[Camera-frame cuboid estimates]
********************

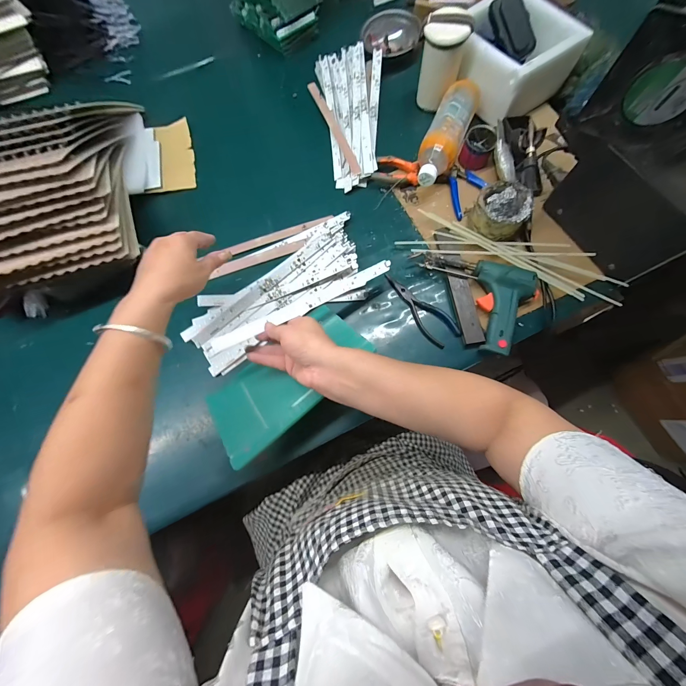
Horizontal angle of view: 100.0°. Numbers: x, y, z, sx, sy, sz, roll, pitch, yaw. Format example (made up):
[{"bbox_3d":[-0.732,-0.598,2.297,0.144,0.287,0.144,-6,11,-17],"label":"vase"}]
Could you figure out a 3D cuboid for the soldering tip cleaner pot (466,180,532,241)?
[{"bbox_3d":[0.260,-0.219,0.475,0.084,0.071,0.087,0,74,2],"label":"soldering tip cleaner pot"}]

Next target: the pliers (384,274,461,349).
[{"bbox_3d":[0.129,-0.061,0.481,0.051,0.007,0.151,-34,76,-7],"label":"pliers"}]

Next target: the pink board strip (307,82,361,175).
[{"bbox_3d":[-0.020,-0.444,0.587,0.019,0.005,0.277,-27,71,16],"label":"pink board strip"}]

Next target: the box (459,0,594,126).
[{"bbox_3d":[0.299,-0.534,0.538,0.163,0.100,0.196,-36,76,-8],"label":"box"}]

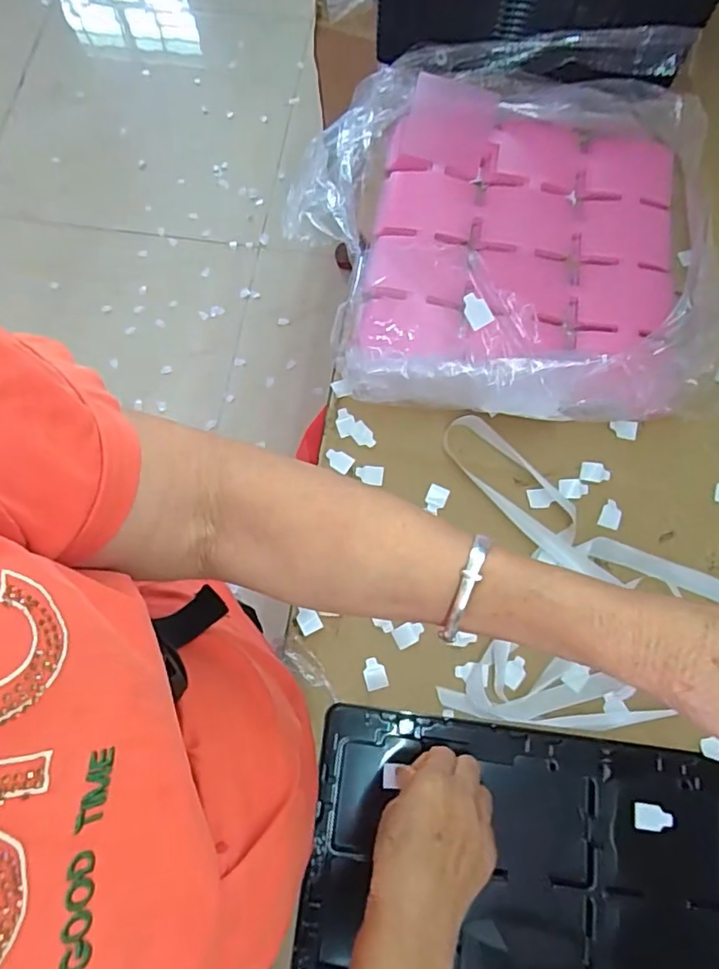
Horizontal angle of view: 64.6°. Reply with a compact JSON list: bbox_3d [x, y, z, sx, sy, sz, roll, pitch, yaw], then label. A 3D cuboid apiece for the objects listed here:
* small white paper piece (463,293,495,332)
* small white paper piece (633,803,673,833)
[{"bbox_3d":[0.093,-0.137,0.452,0.018,0.004,0.029,-26,103,28],"label":"small white paper piece"},{"bbox_3d":[0.232,0.264,0.450,0.029,0.004,0.019,5,69,9],"label":"small white paper piece"}]

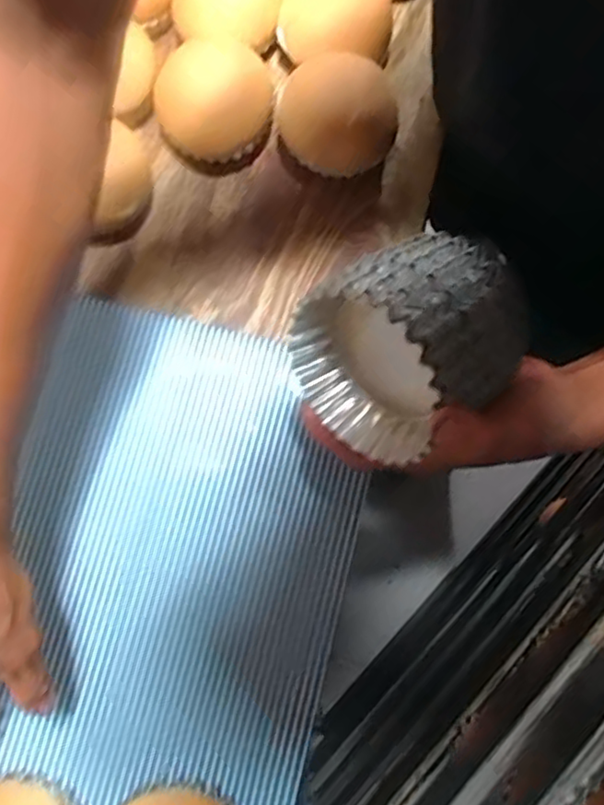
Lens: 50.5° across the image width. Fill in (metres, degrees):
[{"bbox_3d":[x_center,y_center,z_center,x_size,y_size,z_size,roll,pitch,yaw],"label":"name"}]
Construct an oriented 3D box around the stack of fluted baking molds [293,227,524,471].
[{"bbox_3d":[0.058,-0.033,0.359,0.097,0.113,0.099,-37,85,-30],"label":"stack of fluted baking molds"}]

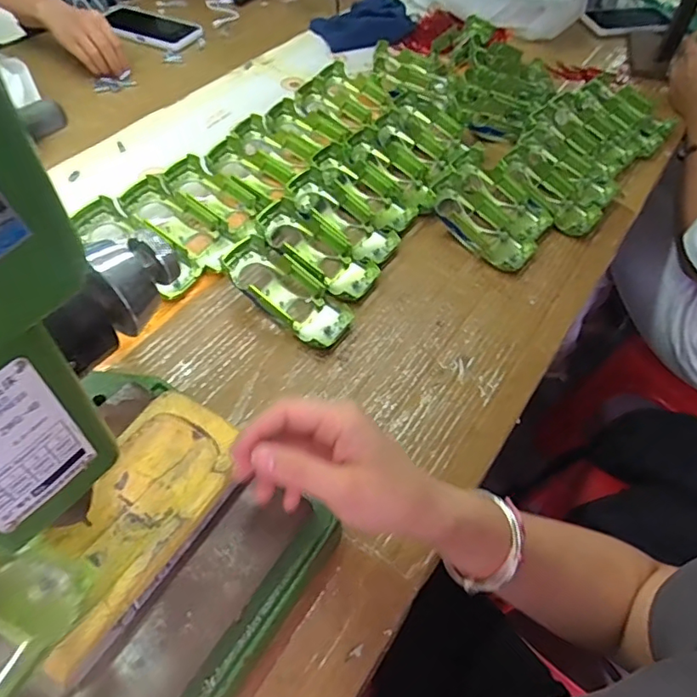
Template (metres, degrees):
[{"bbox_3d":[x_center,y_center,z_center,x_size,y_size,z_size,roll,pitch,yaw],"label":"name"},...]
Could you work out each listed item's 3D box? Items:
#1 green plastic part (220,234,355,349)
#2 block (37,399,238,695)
[{"bbox_3d":[-0.061,-0.053,0.516,0.135,0.033,0.058,41,60,7],"label":"green plastic part"},{"bbox_3d":[-0.134,0.108,0.334,0.075,0.034,0.158,28,57,15],"label":"block"}]

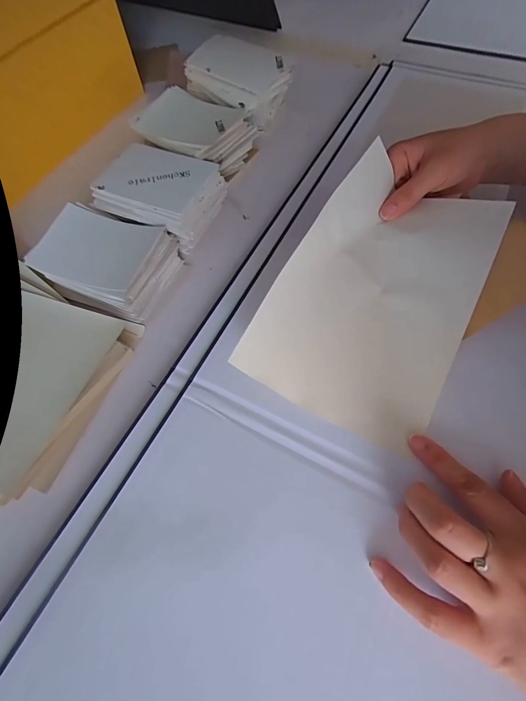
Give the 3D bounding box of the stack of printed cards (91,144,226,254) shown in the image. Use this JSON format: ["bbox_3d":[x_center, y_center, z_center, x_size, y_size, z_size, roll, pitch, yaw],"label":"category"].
[{"bbox_3d":[-0.108,-0.168,0.346,0.121,0.039,0.088,23,68,12],"label":"stack of printed cards"}]

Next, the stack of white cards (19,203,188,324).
[{"bbox_3d":[-0.155,-0.090,0.318,0.117,0.039,0.092,21,67,11],"label":"stack of white cards"}]

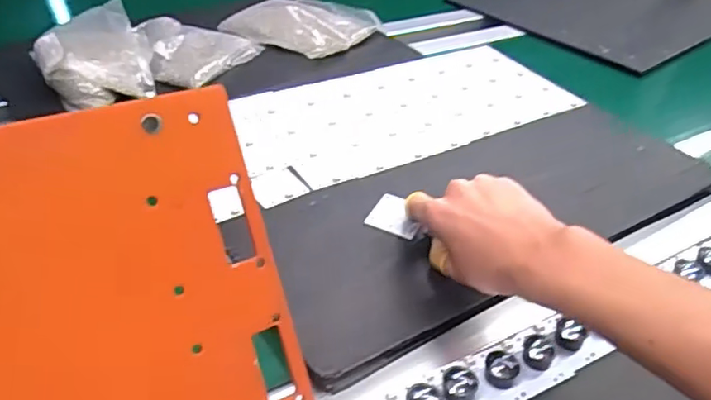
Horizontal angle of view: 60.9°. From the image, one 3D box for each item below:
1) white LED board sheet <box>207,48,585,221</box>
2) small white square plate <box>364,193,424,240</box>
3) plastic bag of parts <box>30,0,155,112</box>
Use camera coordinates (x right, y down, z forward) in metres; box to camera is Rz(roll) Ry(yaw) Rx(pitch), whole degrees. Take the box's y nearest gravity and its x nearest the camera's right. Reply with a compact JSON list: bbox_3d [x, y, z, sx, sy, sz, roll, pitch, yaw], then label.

********************

■ **Brief**
Would you give again, exactly, the lines in the data above that run from the line containing "Could you figure" to the line containing "paper piece (463,293,495,332)"? Include both ends and no pictures.

■ **Response to this exercise**
Could you figure out a 3D cuboid for the soldering tip cleaner pot (466,180,532,241)?
[{"bbox_3d":[0.260,-0.219,0.475,0.084,0.071,0.087,0,74,2],"label":"soldering tip cleaner pot"}]

Next target: the pliers (384,274,461,349).
[{"bbox_3d":[0.129,-0.061,0.481,0.051,0.007,0.151,-34,76,-7],"label":"pliers"}]

Next target: the pink board strip (307,82,361,175).
[{"bbox_3d":[-0.020,-0.444,0.587,0.019,0.005,0.277,-27,71,16],"label":"pink board strip"}]

Next target: the box (459,0,594,126).
[{"bbox_3d":[0.299,-0.534,0.538,0.163,0.100,0.196,-36,76,-8],"label":"box"}]

Horizontal angle of view: 64.6°. Reply with a compact JSON list: bbox_3d [x, y, z, sx, sy, sz, roll, pitch, yaw], then label. A 3D cuboid apiece for the objects listed here:
* small white paper piece (463,293,495,332)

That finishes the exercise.